-- Problem statement --
Where an entry contains an image, skip the image and print the rest exactly.
*** Records for processing Section Begins ***
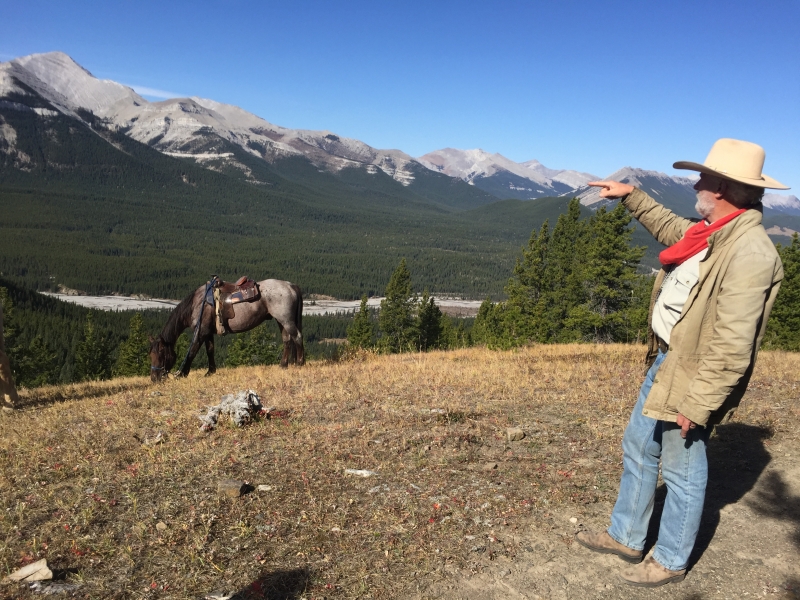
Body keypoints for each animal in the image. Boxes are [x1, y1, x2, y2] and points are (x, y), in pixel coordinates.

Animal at [148, 276, 304, 380]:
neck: (198, 304)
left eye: (161, 353)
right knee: (287, 340)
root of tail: (291, 285)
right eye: (151, 354)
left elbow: (193, 350)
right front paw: (210, 372)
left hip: (286, 319)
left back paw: (299, 364)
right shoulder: (208, 332)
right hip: (281, 320)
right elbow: (210, 350)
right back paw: (283, 365)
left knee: (297, 337)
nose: (155, 378)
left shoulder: (201, 331)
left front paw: (182, 373)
*** Records for processing Section Ends ***
-- Solution to the exercise --
Body keypoints for each animal in the image. Boxes are [x1, y1, x2, y2] and points are (x, y), in pixel coordinates.

Animal at [148, 276, 304, 380]:
neck: (198, 304)
left eye: (161, 353)
right knee: (287, 340)
root of tail: (291, 285)
right eye: (151, 354)
left elbow: (193, 350)
right front paw: (210, 372)
left hip: (286, 319)
left back paw: (299, 364)
right shoulder: (208, 332)
right hip: (281, 320)
right elbow: (210, 350)
right back paw: (283, 365)
left knee: (297, 337)
nose: (155, 378)
left shoulder: (201, 331)
left front paw: (182, 373)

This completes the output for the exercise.